▸ **EXERCISE DESCRIPTION**: Each line from the first down to the one containing "elaborare dati come" should be returned exactly as it appears below.

#### DATA SHOWN

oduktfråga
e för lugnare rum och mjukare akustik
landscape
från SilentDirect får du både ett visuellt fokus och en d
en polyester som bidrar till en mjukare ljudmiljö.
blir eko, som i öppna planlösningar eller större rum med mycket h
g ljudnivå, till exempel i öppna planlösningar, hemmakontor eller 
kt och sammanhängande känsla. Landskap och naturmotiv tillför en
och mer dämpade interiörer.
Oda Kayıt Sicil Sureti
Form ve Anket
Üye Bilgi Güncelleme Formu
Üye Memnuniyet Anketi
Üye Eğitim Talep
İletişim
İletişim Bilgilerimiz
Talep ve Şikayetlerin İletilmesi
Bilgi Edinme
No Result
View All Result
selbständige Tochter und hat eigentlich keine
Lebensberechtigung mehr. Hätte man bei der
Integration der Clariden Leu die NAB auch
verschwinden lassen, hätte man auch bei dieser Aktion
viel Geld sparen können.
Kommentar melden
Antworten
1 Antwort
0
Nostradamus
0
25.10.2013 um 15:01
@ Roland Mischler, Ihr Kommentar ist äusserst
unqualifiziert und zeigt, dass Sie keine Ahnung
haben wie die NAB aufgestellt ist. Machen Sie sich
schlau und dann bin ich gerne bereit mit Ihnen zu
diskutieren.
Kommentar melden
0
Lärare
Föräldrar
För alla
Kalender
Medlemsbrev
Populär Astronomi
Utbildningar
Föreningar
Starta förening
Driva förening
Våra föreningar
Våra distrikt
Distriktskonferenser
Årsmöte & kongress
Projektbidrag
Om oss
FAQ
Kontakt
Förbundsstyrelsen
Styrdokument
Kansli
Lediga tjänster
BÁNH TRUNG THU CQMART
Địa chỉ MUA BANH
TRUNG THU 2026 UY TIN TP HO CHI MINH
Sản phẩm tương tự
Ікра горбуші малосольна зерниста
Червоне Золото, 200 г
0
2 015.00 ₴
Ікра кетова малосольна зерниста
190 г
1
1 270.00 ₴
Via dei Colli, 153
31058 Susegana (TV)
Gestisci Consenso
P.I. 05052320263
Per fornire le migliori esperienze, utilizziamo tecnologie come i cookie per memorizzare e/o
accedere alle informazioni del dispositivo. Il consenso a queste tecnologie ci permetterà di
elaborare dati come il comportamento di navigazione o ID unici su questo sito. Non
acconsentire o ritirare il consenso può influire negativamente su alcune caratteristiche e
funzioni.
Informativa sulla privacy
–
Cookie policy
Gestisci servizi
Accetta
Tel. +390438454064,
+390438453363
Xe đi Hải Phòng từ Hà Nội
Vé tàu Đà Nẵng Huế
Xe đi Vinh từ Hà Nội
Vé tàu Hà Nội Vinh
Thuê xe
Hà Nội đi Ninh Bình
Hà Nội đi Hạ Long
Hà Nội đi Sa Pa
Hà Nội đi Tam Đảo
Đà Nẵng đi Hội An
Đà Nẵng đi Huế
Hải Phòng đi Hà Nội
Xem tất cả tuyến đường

########

▸ **TASK SOLUTION**:
oduktfråga
e för lugnare rum och mjukare akustik
landscape
från SilentDirect får du både ett visuellt fokus och en d
en polyester som bidrar till en mjukare ljudmiljö.
blir eko, som i öppna planlösningar eller större rum med mycket h
g ljudnivå, till exempel i öppna planlösningar, hemmakontor eller 
kt och sammanhängande känsla. Landskap och naturmotiv tillför en
och mer dämpade interiörer.
Oda Kayıt Sicil Sureti
Form ve Anket
Üye Bilgi Güncelleme Formu
Üye Memnuniyet Anketi
Üye Eğitim Talep
İletişim
İletişim Bilgilerimiz
Talep ve Şikayetlerin İletilmesi
Bilgi Edinme
No Result
View All Result
selbständige Tochter und hat eigentlich keine
Lebensberechtigung mehr. Hätte man bei der
Integration der Clariden Leu die NAB auch
verschwinden lassen, hätte man auch bei dieser Aktion
viel Geld sparen können.
Kommentar melden
Antworten
1 Antwort
0
Nostradamus
0
25.10.2013 um 15:01
@ Roland Mischler, Ihr Kommentar ist äusserst
unqualifiziert und zeigt, dass Sie keine Ahnung
haben wie die NAB aufgestellt ist. Machen Sie sich
schlau und dann bin ich gerne bereit mit Ihnen zu
diskutieren.
Kommentar melden
0
Lärare
Föräldrar
För alla
Kalender
Medlemsbrev
Populär Astronomi
Utbildningar
Föreningar
Starta förening
Driva förening
Våra föreningar
Våra distrikt
Distriktskonferenser
Årsmöte & kongress
Projektbidrag
Om oss
FAQ
Kontakt
Förbundsstyrelsen
Styrdokument
Kansli
Lediga tjänster
BÁNH TRUNG THU CQMART
Địa chỉ MUA BANH
TRUNG THU 2026 UY TIN TP HO CHI MINH
Sản phẩm tương tự
Ікра горбуші малосольна зерниста
Червоне Золото, 200 г
0
2 015.00 ₴
Ікра кетова малосольна зерниста
190 г
1
1 270.00 ₴
Via dei Colli, 153
31058 Susegana (TV)
Gestisci Consenso
P.I. 05052320263
Per fornire le migliori esperienze, utilizziamo tecnologie come i cookie per memorizzare e/o
accedere alle informazioni del dispositivo. Il consenso a queste tecnologie ci permetterà di
elaborare dati come il comportamento di navigazione o ID unici su questo sito. Non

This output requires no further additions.